对实数集上的函数,可通过求二阶导数来判别:若二阶导数在区间上非负,则称为凸函数;若二阶导数在区间上恒大于 0,则称为严格凸函数。 对于多元函数,其Hessian matrix为半正定即为凸函数。

3.3:

解:

"""
与原书不同,原书中一个样本xi 为列向量,本代码中一个样本xi为行向量
尝试了两种优化方法,梯度下降和牛顿法。两者结果基本相同,不过有时因初始化的原因,
会导致牛顿法中海森矩阵为奇异矩阵,np.linalg.inv(hess)会报错。

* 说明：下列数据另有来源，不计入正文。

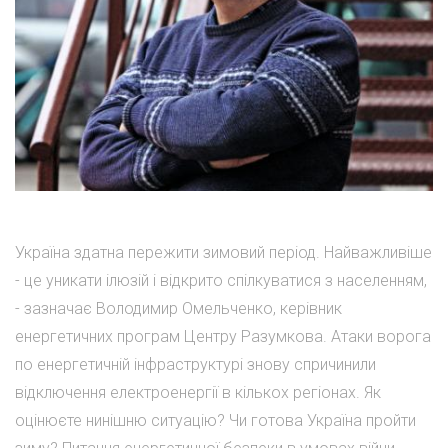
Україна здатна пережити зимовий період. Найважливіше
- це уникати ілюзій і відкрито спілкуватися з населенням,
- зазначає Володимир Омельченко, керівник
енергетичних програм Центру Разумкова. Атаки ворога
по енергетичній інфраструктурі знову спричинили
відключення електроенергії в кількох регіонах. Як
оцінюєте нинішню ситуацію? Чи готова Україна пройти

以后有机会再写拟牛顿法吧。
"""

import numpy as np
import pandas as pd
from matplotlib import pyplot as plt
from sklearn import linear_model


def sigmoid(x):
    s = 1 / (1 + np.exp(-x))
    return s


def J_cost(X, y, beta):
    """
    :param X:  sample array, shape(n_samples, n_features)
    :param y: array-like, shape (n_samples,)
    :param beta: the beta in formula 3.27 , shape(n_features + 1, ) or (n_features + 1, 1)
    :return: the result of formula 3.27
    """
    X_hat = np.c_[X, np.ones((X.shape[0], 1))]
    beta = beta.reshape(-1, 1)
    y = y.reshape(-1, 1)

    Lbeta = -y * np.dot(X_hat, beta) + np.log(1 + np.exp(np.dot(X_hat, beta)))

    return Lbeta.sum()


def gradient(X, y, beta):
    """
    compute the first derivative of J(i.e. formula 3.27) with respect to beta      i.e. formula 3.30
    ----------------------------------
    :param X: sample array, shape(n_samples, n_features)
    :param y: array-like, shape (n_samples,)
    :param beta: the beta in formula 3.27 , shape(n_features + 1, ) or (n_features + 1, 1)
    :return:
    """
    X_hat = np.c_[X, np.ones((X.shape[0], 1))]
    beta = beta.reshape(-1, 1)
    y = y.reshape(-1, 1)
    p1 = sigmoid(np.dot(X_hat, beta))

    gra = (-X_hat * (y - p1)).sum(0)

    return gra.reshape(-1, 1)


def hessian(X, y, beta):
    """
    compute the second derivative of J(i.e. formula 3.27) with respect to beta      i.e. formula 3.31
    ----------------------------------
    :param X: sample array, shape(n_samples, n_features)
    :param y: array-like, shape (n_samples,)
    :param beta: the beta in formula 3.27 , shape(n_features + 1, ) or (n_features + 1, 1)
    :return:
    """
    X_hat = np.c_[X, np.ones((X.shape[0], 1))]
    beta = beta.reshape(-1, 1)
    y = y.reshape(-1, 1)

    p1 = sigmoid(np.dot(X_hat, beta))

    m, n = X.shape
    P = np.eye(m) * p1 * (1 - p1)

    assert P.shape[0] == P.shape[1]
    return np.dot(np.dot(X_hat.T, P), X_hat)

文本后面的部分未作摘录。